Requirement
Reproduce the lines word for word, starting at the first line and ending with the line that contains "catalogue / barcode: US 3627662".

══════════════════════════════

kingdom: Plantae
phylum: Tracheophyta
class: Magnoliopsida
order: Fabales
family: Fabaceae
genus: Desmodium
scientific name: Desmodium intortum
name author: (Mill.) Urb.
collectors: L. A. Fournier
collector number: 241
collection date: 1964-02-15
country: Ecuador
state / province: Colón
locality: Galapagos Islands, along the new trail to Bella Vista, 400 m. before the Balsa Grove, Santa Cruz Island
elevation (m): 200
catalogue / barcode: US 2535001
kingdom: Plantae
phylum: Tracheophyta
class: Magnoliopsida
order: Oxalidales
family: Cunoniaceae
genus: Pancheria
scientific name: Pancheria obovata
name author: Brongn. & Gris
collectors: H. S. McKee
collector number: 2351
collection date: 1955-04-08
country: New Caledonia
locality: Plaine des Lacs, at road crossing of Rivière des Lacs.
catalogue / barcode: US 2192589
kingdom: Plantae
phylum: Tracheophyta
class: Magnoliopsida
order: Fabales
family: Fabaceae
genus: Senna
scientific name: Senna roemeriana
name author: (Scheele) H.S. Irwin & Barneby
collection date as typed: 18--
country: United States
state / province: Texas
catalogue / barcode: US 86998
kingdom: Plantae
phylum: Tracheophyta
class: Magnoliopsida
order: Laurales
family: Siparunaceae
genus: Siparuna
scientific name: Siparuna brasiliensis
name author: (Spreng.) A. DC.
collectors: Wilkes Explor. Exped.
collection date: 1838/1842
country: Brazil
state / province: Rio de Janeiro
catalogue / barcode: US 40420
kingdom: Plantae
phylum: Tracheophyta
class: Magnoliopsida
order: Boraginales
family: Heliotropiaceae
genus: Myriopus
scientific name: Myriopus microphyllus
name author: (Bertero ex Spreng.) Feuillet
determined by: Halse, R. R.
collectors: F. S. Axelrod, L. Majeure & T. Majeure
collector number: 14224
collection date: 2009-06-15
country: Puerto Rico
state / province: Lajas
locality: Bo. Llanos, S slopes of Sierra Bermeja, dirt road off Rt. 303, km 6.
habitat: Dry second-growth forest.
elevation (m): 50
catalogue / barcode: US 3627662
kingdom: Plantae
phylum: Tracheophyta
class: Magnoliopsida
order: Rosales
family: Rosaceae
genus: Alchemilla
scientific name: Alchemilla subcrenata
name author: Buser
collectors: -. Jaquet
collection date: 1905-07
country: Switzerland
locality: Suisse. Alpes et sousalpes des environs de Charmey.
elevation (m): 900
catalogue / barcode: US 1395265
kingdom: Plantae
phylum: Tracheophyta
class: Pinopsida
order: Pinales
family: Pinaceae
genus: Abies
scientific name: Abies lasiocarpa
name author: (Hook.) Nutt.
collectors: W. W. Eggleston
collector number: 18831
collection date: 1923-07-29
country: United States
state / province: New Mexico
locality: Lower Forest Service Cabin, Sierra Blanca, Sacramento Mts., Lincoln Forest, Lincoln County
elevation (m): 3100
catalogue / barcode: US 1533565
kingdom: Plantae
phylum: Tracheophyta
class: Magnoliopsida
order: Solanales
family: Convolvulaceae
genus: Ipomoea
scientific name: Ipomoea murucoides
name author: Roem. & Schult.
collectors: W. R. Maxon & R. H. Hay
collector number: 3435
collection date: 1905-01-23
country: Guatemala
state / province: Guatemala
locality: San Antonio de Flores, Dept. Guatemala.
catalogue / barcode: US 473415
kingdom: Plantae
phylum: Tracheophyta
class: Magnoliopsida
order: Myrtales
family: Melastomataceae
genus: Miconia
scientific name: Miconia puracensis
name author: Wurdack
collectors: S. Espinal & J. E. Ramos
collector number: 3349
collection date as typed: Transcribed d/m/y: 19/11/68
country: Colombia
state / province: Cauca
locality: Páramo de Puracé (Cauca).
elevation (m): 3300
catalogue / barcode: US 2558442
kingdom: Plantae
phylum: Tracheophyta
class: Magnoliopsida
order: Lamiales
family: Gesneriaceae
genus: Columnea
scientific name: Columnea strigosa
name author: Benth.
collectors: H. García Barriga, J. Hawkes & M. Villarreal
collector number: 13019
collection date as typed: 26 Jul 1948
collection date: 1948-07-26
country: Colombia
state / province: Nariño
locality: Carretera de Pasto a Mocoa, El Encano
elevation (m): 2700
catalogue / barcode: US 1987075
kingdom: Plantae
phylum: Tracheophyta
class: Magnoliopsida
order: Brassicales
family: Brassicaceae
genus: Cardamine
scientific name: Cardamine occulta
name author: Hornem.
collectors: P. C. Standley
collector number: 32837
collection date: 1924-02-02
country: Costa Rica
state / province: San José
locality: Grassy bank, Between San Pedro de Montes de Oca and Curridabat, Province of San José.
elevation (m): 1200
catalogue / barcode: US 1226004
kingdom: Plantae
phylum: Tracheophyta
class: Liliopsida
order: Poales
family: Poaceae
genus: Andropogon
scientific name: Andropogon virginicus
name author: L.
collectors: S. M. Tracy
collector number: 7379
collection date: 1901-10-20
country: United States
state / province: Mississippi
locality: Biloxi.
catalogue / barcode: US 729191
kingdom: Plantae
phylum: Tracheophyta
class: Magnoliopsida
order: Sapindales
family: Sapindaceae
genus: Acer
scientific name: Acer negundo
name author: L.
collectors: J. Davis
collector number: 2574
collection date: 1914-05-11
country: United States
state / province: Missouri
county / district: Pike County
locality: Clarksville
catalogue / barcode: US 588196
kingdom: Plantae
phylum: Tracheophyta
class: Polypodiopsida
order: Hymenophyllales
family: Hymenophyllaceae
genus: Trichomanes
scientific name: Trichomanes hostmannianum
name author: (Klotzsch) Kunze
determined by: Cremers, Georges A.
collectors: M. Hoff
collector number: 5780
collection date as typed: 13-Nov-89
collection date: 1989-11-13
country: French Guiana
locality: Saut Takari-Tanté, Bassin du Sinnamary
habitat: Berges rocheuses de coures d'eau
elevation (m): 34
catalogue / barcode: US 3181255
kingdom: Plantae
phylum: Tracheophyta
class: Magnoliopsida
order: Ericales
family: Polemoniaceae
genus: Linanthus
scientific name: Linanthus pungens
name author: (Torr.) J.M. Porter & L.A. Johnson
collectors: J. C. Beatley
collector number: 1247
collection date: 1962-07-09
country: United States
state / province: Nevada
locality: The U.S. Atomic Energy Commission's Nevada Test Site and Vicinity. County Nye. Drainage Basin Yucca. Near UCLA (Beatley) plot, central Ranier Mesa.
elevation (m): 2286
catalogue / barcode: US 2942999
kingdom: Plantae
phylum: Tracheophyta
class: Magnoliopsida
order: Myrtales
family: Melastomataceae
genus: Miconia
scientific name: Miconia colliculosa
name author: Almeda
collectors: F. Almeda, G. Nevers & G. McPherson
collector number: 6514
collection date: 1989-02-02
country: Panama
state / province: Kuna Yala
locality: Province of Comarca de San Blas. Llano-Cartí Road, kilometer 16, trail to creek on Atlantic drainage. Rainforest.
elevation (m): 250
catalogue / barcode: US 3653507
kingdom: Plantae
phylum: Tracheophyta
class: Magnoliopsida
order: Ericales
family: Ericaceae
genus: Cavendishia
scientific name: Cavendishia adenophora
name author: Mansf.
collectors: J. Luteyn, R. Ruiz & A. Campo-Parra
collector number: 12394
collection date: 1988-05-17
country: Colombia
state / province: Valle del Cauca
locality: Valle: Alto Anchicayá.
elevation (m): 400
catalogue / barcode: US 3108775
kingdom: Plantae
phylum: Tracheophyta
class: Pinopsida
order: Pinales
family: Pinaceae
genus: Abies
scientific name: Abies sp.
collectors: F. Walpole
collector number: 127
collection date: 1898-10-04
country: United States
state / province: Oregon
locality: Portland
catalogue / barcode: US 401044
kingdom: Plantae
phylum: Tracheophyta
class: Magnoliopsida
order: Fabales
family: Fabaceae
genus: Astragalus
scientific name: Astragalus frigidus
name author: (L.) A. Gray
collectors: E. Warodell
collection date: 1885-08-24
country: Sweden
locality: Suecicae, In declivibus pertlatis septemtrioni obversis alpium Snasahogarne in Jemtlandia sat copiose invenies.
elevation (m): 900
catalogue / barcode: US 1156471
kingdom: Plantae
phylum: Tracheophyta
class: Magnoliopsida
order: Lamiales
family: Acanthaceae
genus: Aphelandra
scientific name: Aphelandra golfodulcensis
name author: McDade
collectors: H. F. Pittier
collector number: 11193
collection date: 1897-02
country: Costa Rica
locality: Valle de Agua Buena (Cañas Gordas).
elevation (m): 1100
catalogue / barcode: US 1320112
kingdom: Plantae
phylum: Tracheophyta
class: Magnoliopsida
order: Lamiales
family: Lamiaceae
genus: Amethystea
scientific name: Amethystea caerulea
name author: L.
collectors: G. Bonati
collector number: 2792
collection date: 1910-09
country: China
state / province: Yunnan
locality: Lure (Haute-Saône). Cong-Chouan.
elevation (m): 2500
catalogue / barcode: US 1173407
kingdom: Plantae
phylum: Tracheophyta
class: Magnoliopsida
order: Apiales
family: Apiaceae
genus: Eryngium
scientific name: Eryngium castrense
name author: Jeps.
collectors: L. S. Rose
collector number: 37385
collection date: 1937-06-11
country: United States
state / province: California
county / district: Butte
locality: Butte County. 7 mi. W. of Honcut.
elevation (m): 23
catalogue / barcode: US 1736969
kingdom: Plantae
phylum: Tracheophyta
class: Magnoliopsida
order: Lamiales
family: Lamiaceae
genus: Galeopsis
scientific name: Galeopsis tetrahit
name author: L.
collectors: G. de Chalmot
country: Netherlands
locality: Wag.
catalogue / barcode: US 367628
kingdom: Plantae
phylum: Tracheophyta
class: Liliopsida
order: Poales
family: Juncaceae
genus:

══════════════════════════════

The answer
kingdom: Plantae
phylum: Tracheophyta
class: Magnoliopsida
order: Fabales
family: Fabaceae
genus: Desmodium
scientific name: Desmodium intortum
name author: (Mill.) Urb.
collectors: L. A. Fournier
collector number: 241
collection date: 1964-02-15
country: Ecuador
state / province: Colón
locality: Galapagos Islands, along the new trail to Bella Vista, 400 m. before the Balsa Grove, Santa Cruz Island
elevation (m): 200
catalogue / barcode: US 2535001
kingdom: Plantae
phylum: Tracheophyta
class: Magnoliopsida
order: Oxalidales
family: Cunoniaceae
genus: Pancheria
scientific name: Pancheria obovata
name author: Brongn. & Gris
collectors: H. S. McKee
collector number: 2351
collection date: 1955-04-08
country: New Caledonia
locality: Plaine des Lacs, at road crossing of Rivière des Lacs.
catalogue / barcode: US 2192589
kingdom: Plantae
phylum: Tracheophyta
class: Magnoliopsida
order: Fabales
family: Fabaceae
genus: Senna
scientific name: Senna roemeriana
name author: (Scheele) H.S. Irwin & Barneby
collection date as typed: 18--
country: United States
state / province: Texas
catalogue / barcode: US 86998
kingdom: Plantae
phylum: Tracheophyta
class: Magnoliopsida
order: Laurales
family: Siparunaceae
genus: Siparuna
scientific name: Siparuna brasiliensis
name author: (Spreng.) A. DC.
collectors: Wilkes Explor. Exped.
collection date: 1838/1842
country: Brazil
state / province: Rio de Janeiro
catalogue / barcode: US 40420
kingdom: Plantae
phylum: Tracheophyta
class: Magnoliopsida
order: Boraginales
family: Heliotropiaceae
genus: Myriopus
scientific name: Myriopus microphyllus
name author: (Bertero ex Spreng.) Feuillet
determined by: Halse, R. R.
collectors: F. S. Axelrod, L. Majeure & T. Majeure
collector number: 14224
collection date: 2009-06-15
country: Puerto Rico
state / province: Lajas
locality: Bo. Llanos, S slopes of Sierra Bermeja, dirt road off Rt. 303, km 6.
habitat: Dry second-growth forest.
elevation (m): 50
catalogue / barcode: US 3627662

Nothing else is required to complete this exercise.